Jak więc wygląda dzień kadrowicza i dlaczego jest taki zajęty?

Planowanie dnia jest zależne od wielu czynników, na przykład jak długo trwa zgrupowanie i jaki jest jego cel. Jak szybko jest mecz, od kiedy jesteśmy całą drużyną czy musimy daleko podróżować. Kolejna sprawa to czy obiekty treningowe są oddalone, kiedy będą dla nas dostępne i jaka będzie pogoda. Ważny jest też stan psychofizyczny zespołu, jakie będą możliwości regeneracyjne. Dla mnie powołanie do kadry to wielkie wyróżnienie. Przyjeżdżają najlepsi zawodnicy na daną chwilę w danym kraju wybrani przez selekcjonera. Jest wielokrotnie mniej czasu niż w klubie na zrozumienie i wdrożenie rozwiązań, które pozwolą na rywalizację na najwyższym poziomie z przeciwnikiem co trzy, cztery dni. Dzień reprezentanta jest tak zaplanowany, by mógł jak najwięcej wynieść ze zgrupowania. Kiedy na przykład są dwa dni do meczu, to od godziny 9:00 piłkarze są ważeni, sprawdzana jest tkanka tłuszczowa i nawodnienie, badana krew i mocz. Potem śniadanie. W godz. 10-13 były zaplanowane treningi indywidualne z tym, że piłkarze byli podzieleni na grupy. O 13:00 obiad. Godzinę później rozpoczynaliśmy analizy, czasem indywidualne, czasem grupowe prowadzone przez członków sztabu szkoleniowego. Godz. 16 to był czas na przygotowanie się do treningu w sali fitness, potem wyjazd autokarem i od godz. 17 półtora godzinne zajęcia. Następnie obowiązkowa odnowa. O godz. 20 kolacja, a 30 minut później kontrola lekarska i praca z fizjoterapeutami. Cisza nocna rozpoczyna się o 23:00.

Jakie badania mają wykonywane zawodnicy w trakcie zgrupowania i w jakim celu?

Począwszy od podstawowych: waga, nawodnienie, ocena gotowości do wysiłku. Przeprowadzamy ankietę pozwalającą wnioskować, jak może reagować organizm na wysiłek i regenerację, pytamy o odczucia po meczu lub treningu w tzw. skali Borga. Analizujemy też parametry z systemu GPSports jak na przykład przyspieszenia, hamowania czy przebiegnięty dystans. Jest też analiza wideo treningu lub meczu. Przyglądamy się zachowaniom indywidualnym, formacyjnym i taktycznym całej drużyny. Robimy to każdego dnia. Zawodnicy, którzy trafiają pierwszy raz na kadrę, mają analizę szerokiego panelu krwi, który określa ich kondycję zdrowotną. Na każdym zgrupowaniu oznaczane są wskaźniki zmęczeniowe wg schematu opracowanego przez Piotra Żmijewskiego z Instytutu Sportu. Raz na sześć miesięcy określamy obecny stan wydolności i moc kończyn dolnych zawodników. Do tego dochodzi wywiad z zawodnikiem dotyczący między innymi adaptacji do obciążeń wynikających z cyklów treningowych w klubach. Pytamy ich też jak często w klubach i przy wykorzystaniu jakich narzędzi w klubach są monitorowani.

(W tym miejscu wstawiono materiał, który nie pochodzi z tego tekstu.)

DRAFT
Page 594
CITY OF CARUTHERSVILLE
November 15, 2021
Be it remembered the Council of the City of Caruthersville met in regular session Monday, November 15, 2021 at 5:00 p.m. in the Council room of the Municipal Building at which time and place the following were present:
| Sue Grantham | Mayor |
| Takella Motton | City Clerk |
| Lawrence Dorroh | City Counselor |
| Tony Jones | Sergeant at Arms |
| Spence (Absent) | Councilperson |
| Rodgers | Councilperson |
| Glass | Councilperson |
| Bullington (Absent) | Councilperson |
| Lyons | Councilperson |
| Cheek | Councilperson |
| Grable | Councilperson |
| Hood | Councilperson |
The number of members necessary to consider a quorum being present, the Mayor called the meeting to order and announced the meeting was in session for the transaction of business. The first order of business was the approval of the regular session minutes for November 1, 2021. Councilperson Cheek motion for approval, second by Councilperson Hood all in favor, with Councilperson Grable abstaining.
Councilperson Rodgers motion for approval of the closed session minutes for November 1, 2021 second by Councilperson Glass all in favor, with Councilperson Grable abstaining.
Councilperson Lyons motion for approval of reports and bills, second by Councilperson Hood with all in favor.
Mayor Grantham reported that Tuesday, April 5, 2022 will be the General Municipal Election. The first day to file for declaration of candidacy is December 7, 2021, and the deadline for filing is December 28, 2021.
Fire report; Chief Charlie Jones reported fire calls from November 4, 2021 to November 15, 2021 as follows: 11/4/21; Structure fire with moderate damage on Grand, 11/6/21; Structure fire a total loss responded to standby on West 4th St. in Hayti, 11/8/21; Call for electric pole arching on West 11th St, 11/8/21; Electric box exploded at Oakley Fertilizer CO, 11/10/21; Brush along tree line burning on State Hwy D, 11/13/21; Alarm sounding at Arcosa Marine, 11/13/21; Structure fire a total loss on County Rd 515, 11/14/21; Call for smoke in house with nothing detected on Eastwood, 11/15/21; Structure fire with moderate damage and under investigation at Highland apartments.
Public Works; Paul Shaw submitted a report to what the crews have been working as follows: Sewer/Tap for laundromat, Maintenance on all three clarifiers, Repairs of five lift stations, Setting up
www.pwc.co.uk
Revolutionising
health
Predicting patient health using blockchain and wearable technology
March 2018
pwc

Odprawy indywidualne, formacjami, całym zespołem. Dlaczego taki podział?

To wynika z potrzeb i wymagań stawianych przed drużyną. Co, jak, ile i dla kogo są przeznaczone to efekt zbieranych informacji zarówno tych ze zgrupowań, jak i pomiędzy nimi. Podział i dobór analiz to reakcja na to, co widzimy i co jest priorytetem. Po podsumowaniu każdego zgrupowania dopasowujemy treści i plan na kolejne spotkanie reprezentacji. Wyznaczamy cele pośrednie na przykład na najbliższy trening, mecz czy zgrupowanie i cele długofalowe, czyli gra w pierwszej reprezentacji i najwyższym poziomie piłki klubowej.

Piłkarze też mogą zgłaszać pomysły czy uwagi?

Mam przyjemność pracować z trenerem, który jest otwarty na informacje od sztabu i dba o wymianę poglądów miedzy nami. Naturalne jest dla nas, że zdanie zawodnika jest jednym z podstawowych elementów w doskonaleniu także naszej pracy. Chcąc im pomóc w osiąganiu wyższego poziomu trudno mi sobie wyobrazić, żebym mógł zaproponować jakieś rozwiązania bez poznania odczuć czy potrzeb zawodnika.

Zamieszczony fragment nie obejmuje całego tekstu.